To be fair though, I did this mostly audio (about 80%), with the remainder being immersive. I firmly believe that the audiobook did a MASSIVE amount of heavy lifting, but when I think about it, even going back and reading The Road again with the audio (same narrator as this), probably still wouldn't yield a successful result, because at it's core, the story and the characters of No Country For Old Men are what REALLY got me this time.

In comparison, The Road has 2.5 characters (father, son, and the combination of everybody else in the book), and no story to speak of, and I was certainly NOT invested in any aspect of that one; the prose was simply what tipped me over into the hater camp.

This book - with the help of the the audio - was SOLID.

The characters? Well realized. The dialogue? Made the characters truly come alive. The setting? Immersively desolate - though not empty. The plot itself? At times confusing, but with some crazy gut punches and...payoff(?) that really had me thinking.

Where the end of my time with The Road saw me empty because it never truly filled me with anything substantial in the first place, No Country for Old Men left me empty because it ripped my abdomen out of my, er, abdomen.


Sheriff Bell is a fantastic framing for the story that starts the book with intrigue and ends it with frankly NO resolution - by design, and succeeding (the character feels no resolution to the tale being told, and so we don't either; it was a fantastic choice on McCarthy's end).

Llewelyn Moss is a great character that is both entirely relatable and not at all, and it makes him fascinating to follow, including through the eyes of Sheriff Bell and a couple of other characters in the story. This character has all of my favorite..."normal" interactions, including a scene where the dialogue and the back-and-forth with another girl was just SO DAMN ENDEARING, I couldn't help but love these characters and hope for them.

Anton Chigurh...well, there's not enough I can say about this villain. SUCH. A. GOOD. VILLAIN. Chilling, cold, terrifying. Every scene he was in - especially when he interacted with other people - very nearly had me shaking in my boots. Like...I honestly can't say anything more than that. He's so fucking good. An all time favorite FOR SURE, and singlehandedly the reason why I - and surely thousands of others - have second-guessed our desire to deal with strangers, especially in customer-service job positions.


It's really hard to talk about one of the KEY reasons I consider giving NCFOM 5 stars: Chapter 9. If you know, you know. If you don't? You might have to read. I could always include the moment in a spoiler section here, but I won't. I will in the video review I do - probably eyeing a February 2024 release - but it was just so...yeah.

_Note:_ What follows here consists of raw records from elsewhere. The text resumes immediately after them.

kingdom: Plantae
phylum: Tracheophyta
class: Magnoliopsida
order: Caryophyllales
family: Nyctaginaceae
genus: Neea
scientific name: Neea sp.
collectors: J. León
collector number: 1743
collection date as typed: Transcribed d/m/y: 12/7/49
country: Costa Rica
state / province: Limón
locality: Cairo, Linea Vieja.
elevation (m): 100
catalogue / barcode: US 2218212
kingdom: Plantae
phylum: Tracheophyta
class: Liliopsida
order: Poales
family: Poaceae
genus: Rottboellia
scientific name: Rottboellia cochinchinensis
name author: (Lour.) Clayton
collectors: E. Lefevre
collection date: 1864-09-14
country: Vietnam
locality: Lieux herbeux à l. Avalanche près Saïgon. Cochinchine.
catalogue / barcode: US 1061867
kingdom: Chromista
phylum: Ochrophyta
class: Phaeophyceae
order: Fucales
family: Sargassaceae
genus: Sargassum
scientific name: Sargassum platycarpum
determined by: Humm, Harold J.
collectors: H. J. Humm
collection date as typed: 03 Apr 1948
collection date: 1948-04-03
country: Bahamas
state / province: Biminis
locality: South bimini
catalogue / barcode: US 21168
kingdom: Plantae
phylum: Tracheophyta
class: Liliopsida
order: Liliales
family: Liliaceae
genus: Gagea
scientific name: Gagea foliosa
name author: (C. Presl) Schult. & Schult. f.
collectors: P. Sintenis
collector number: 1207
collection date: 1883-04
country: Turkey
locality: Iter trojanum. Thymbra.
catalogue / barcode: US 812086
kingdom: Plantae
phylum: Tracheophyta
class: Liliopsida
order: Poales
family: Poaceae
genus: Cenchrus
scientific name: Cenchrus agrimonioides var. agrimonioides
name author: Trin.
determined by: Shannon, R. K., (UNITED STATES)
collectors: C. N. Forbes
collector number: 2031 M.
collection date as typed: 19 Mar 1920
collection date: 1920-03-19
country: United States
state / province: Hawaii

It was a gut-punch, and it completely changed how I thought of both this book and McCarthy as a whole.

While I came out of The Road never wanting to touch this author again, I came out of this one (which, I should say, I only started because a friend (hi, Alo!) recommended I try it with audio after he enjoyed it when he, like me, greatly disliked The Road, and then also disliked Blood Meridian)...anyway, I came out of this book WANTing to read more.

Friends have been doing a McCarthy readalong of sorts. The Road was in October (I led that one); Blood Meridian was in November (I skipped that one); No Country for Old Men is December (I nearly skipped this, started on a whim); and the Border Trilogy will be January, February, and March.

I am now thinking I will join along for those 3 books in the trilogy the same way I did with this: some combination of audiobook and immersive reading.


But when it comes right down to it...I can't quite give justice to this book with this review. I'm sure my rambling here has been a wreck. And while I did only rate it 4 stars...I would not argue with a 5-star rating, and mostly only pulled 1 star out of stubborn principle.

I honestly, legitimately, recommend this book to anybody looking to try out McCarthy. It was absolutely worth it, and I'm very glad I gave this an honest shot.